Later, he refers to trans youth as “trans-identifying kids,” a fresh new spin on a common transphobic slur for trans women, “trans-identified men.” I can’t say who Ben’s been spending his time with lately, but I can guess about the circles he runs in when he wants to talk shit about the transgenders, based on his choice of verbiage.
Ryan talks a lot about the American Psychological Association’s decision to depathologize homosexuality at a 1974 conference. He childishly suggests that “the science lined up neatly with the demands of gay rights activists,” and that this depathologizing paved the way for every major gay rights victory up to Obergefell v. Hodges. Ryan fails to mention—doesn’t know, perhaps—that the strongest proponent of depathologizing homosexuality was Dr. Robert Spitzer, who went on to champion conversion therapy to the detriment of countless gay children, ultimately recanting before his death. Ryan doesn’t talk about the AIDS epidemic that would ravage the gay community in the 1980s and ‘90s, or inaction from the state that led to countless deaths, or social stigma that made gay men pariah for a generation. He doesn’t even mention the backlash to the APA conference he holds up as evidence of so much scientific progress.

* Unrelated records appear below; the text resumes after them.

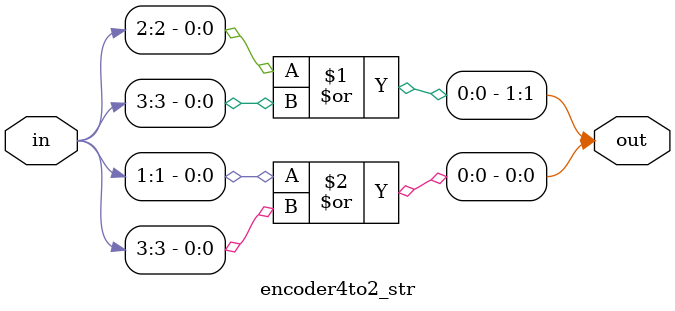
<source format=v>
`timescale 1ns / 1ps
module encoder4to2bh(
    input [3:0] in,
    output reg [1:0] out
);
    always @(*) begin
        case (in)
            4'b0001: out = 2'b00;
            4'b0010: out = 2'b01;
            4'b0100: out = 2'b10;
            4'b1000: out = 2'b11;
            default: out = 2'bxx;
        endcase
    end
endmodule

// 4-to-2 Encoder Dataflow Model
module encoder4to2_df (
    input [3:0] in,
    output [1:0] out
);
    assign out[1] = in[2] | in[3];
    assign out[0] = in[1] | in[3]; 
endmodule

// 4-to-2 Encoder Structural Model
module encoder4to2_str (
    input [3:0] in,
    output [1:0] out
);
    or g1(out[1], in[2], in[3]);
    or g2(out[0], in[1], in[3]);
endmodule


</source>
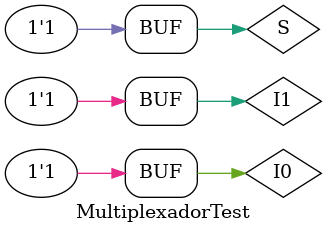
<source format=v>
`timescale 1ns / 1ps


/*
    Activity 1.2 - The goal of this activity is to test the Multiplexador2x1 module created in the previous activity
*/
module MultiplexadorTest;
    reg I0, I1, S;
    wire Y;
    
    Multiplexador2x1 mux(I0,I1,S,Y);
    
     initial begin
       I0 = 0;
       I1 = 0;
       S = 0;
         
       #20;
       
       I0 = 0;
       I1 = 0;
       S = 1;
       
       #20;
       
       I0 = 0;
       I1 = 1;
       S = 0;
       
       #20;
       
       I0 = 0;
       I1 = 1;
       S = 1;
       
       #20;
       
       I0 = 1;
       I1 = 0;
       S = 0;
       
       #20;
       
       I0 = 1;
       I1 = 0;
       S = 1;
       
       #20;
       
       I0 = 1;
       I1 = 1;
       S = 0;
       
       #20;
       
       I0 = 1;
       I1 = 1;
       S = 1;
       
       #20;
       
       end
endmodule

</source>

It’s clear that Benjamin doesn’t understand his own community’s past, much less the trans community, but his read on what’s happening now isn’t much more impressive. Throughout his article and across Twitter, Ryan obsessively lauds the Cass Review as “the gold standard,” a marvel that puts an end to any discussion about trans kids and their needs. Yet the Report has been thoroughly panned in many ways by many people. It discarded quite a lot of valuable data for highly suspect reasons, many of those involved in the review are known anti-trans activists, and the Report’s methodology appears to have been completely changed without notice.
Most damning, however, is an interview that Report author Hillary Cass gave in which she stated that there was no evidence to suggest puberty blockers had harmful effects, and that the National Health Services’ average prescribing age of 15 was “too late to have the intended benefits.”
Inexplicably, Ryan has spent the days following his article’s release vigorously defending it on Twitter… or at least, any time a trans woman dares to criticize him. He has repeatedly gone out of his way to respond harshly to any trans woman of sufficient social standing who speaks ill of his “work.”
Far be it from me to critique his behavior, being a lifelong professional hater myself, but… I don’t know, maybe make it a little less clear who you’ve got beef with?
I haven’t been a “pro reporter for 23 years,” but I think it’s pretty clear that Benjamin has some skin in this game. I couldn’t tell you why, exactly, but the aggression with which he beats back anybody who dares to point out his flawed reporting—and the obsessive nature of his coverage regarding trans youth—paints, to me, a picture of a man who already had an agenda before he put pen to paper.
Before you write your next article about trans kids, which I’m sure is coming, maybe do a little more research than reading the Cass Review. Your gut feelings are based on spotty knowledge about transgender medicine and the history of LGBTQ+ rights, Ben.
CORRECTION: Due to a copy/paste error, this story originally stated that Ryan’s opinion piece was nearly fifteen hundred words. A re-examination placed the word count at 997, or nearly one thousand.
UPDATE: Assigned refers to the Final Report of the Cass Review as the Cass Report or “the Report,” and the Cass Review on which the Report was based as the Cass review or “the Review.” We have changed the word Report to Review in one spot to reflect that it was the full Cass Review being referenced in that sentence.
Alyssa Steinsiek is a professional writer and video games nerd who cohosts a podcast about trans news!